[Beowulf] running the Linpak -HPL benchmark.

Sun Jan 17 18:03:25 PST 2010

Hi Rahul

I've got Rmax/Rpeak around 84% on the cluster (AMD Opteron Shanghai, IB on a single switch).
I didn't have the cluster available to play with HPL for too long, not too much tuning,
I had to move to production mode.
Some folks on mailing lists said they'd get 90%, but the topmost group in Top500 get less 
(as of mid-2009 it was ~75%, IIRR), probably because of their big networks 
with stacked switches and communication overhead.

To optimize in a single node, apply also the formula for Nmax, using the node's RAM. 
P and Q (block matrix decomposition) tend to be optimal when they are close to each other.

With Nehalem you may have to consider the extra complexity of 
symmetric multi-threading (hyperthreading),
and whether it makes or doesn't make a difference on very regular problems like HPL,
with big loops and not much branching/ifs.
(Your real world computational chemistry problems probably are not like that.)
Have you tried HPL with and without SMT/hyperthreading?
It maybe worth testing on a single node at least.

I hope this helps.
Gus Correa

On Jan 16, 2010, at 10:02 PM, Rahul Nabar wrote:

> On Thu, Jan 14, 2010 at 7:25 PM, Gus Correa <gus at ldeo.columbia.edu> wrote:
> 
>> 
>> First, to test, run HPL in a single node or a few nodes,
>> using small values of N, say 1000 to 20000.
>> 
>> The maximum value of N can be approximated by
>> Nmax = sqrt(0.8*Total_RAM_on_ALL_nodes_in_bytes/8).
>> This uses all the RAM, but doesn't get into memory paging.
>> 
>> Then run HPL on the whole cluster with the Nmax above.
>> Nmax pushes the envelope, and is where your
>> best performance (Rmax/Rpeak) is likely to be reached.
>> Try several P/Q combinations for Nmax (see the TUNING file).
>> 
> 
> Thanks Gus!
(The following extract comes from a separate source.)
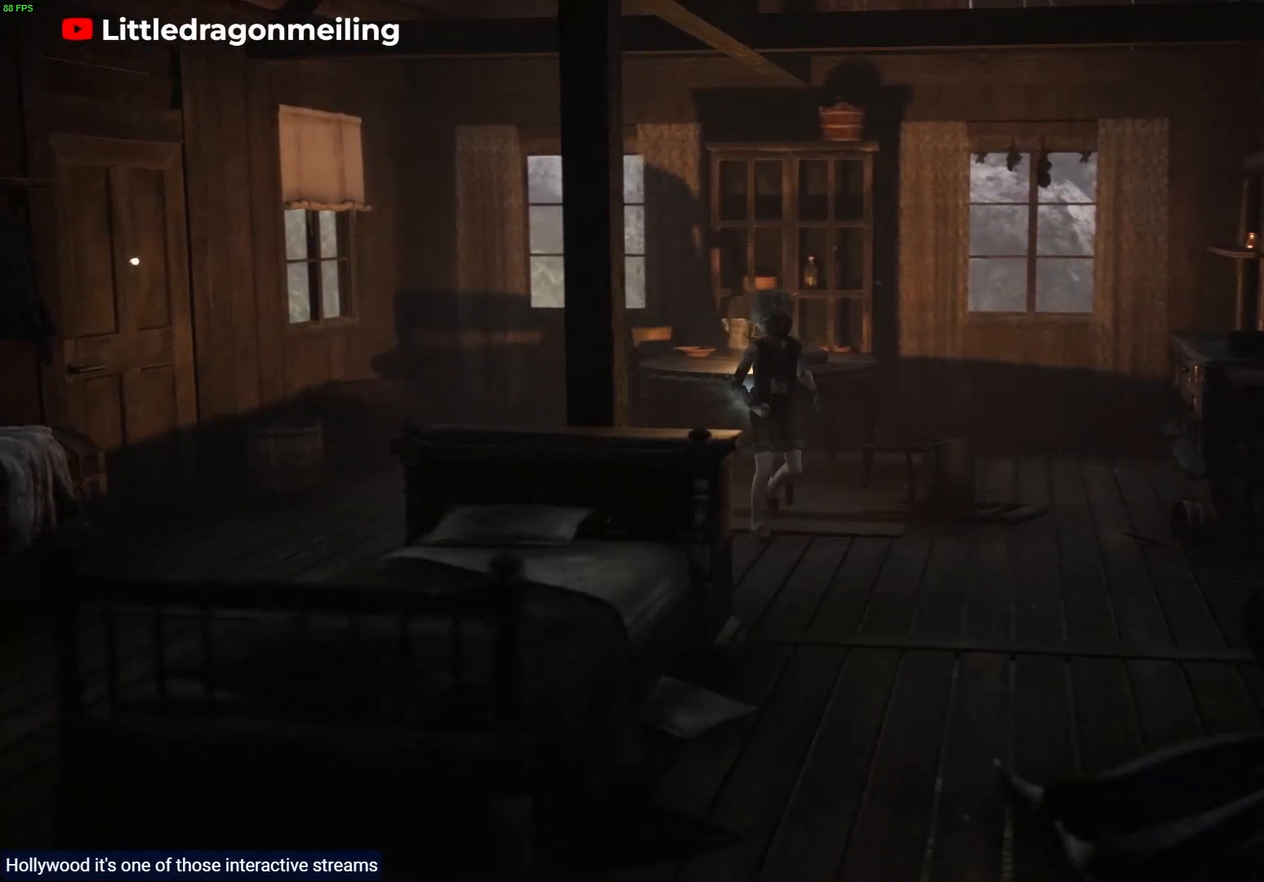
{"buttons": [], "left_stick": "down", "right_stick": "center", "events": [[17, "left_stick", "down"]]}
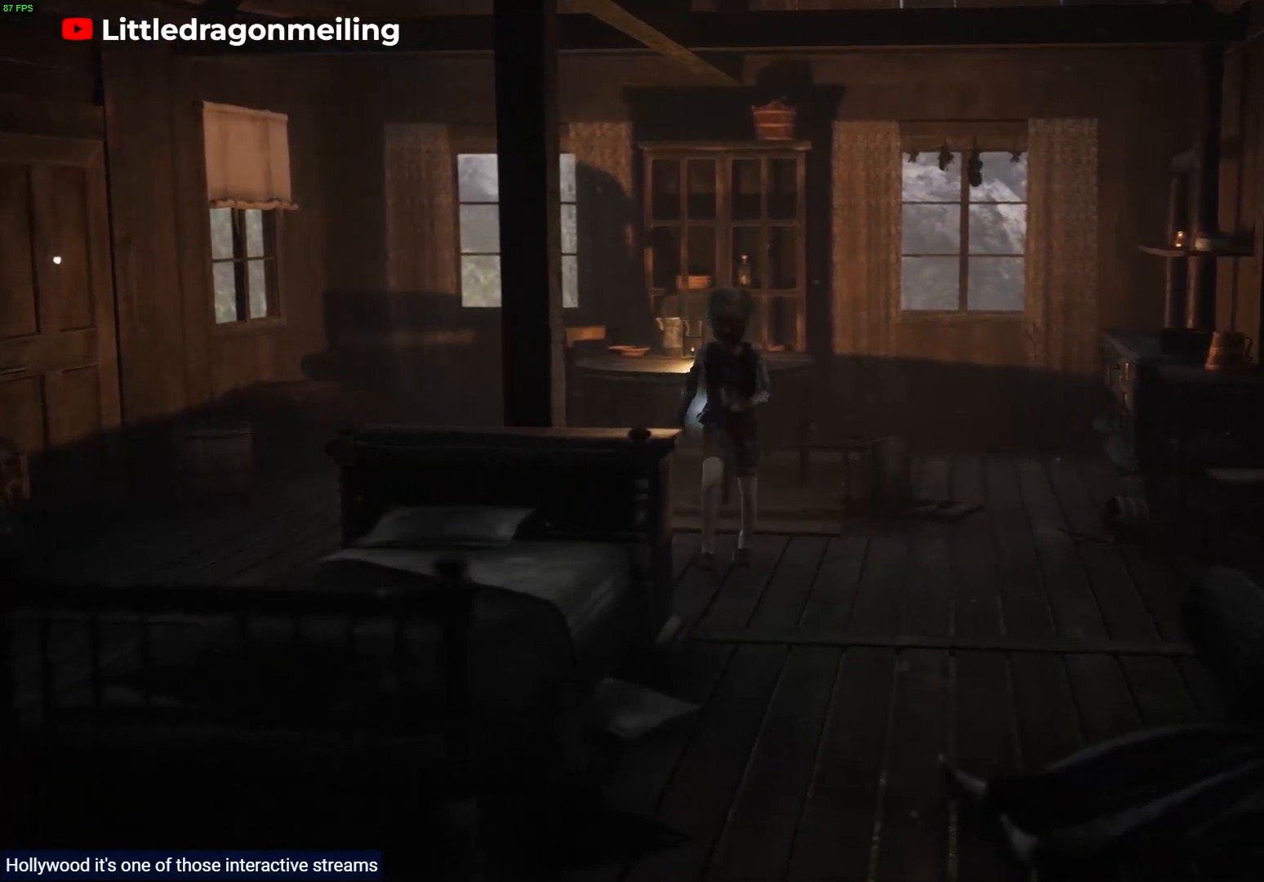
{"buttons": [], "left_stick": "down-right", "right_stick": "center", "events": [[150, "left_stick", "down-right"]]}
That helps a lot. I have Linpak running now on just a
> single server and am trying to tune and hit the Rpeak.
> 
> I'm getting 62 Gflops but I think my peak has to be around 72 (2.26
> GHz 8 cores Nehalem). On a single server test do you manage to hit the
> theoretical peak?What's a good Rmax / Rpeak to shoot for while tuning?
> 
> Once I am confident I'm well tuned on one server I'll try and extend
> it to the whole cluster.
> 
> -- 
> Rahul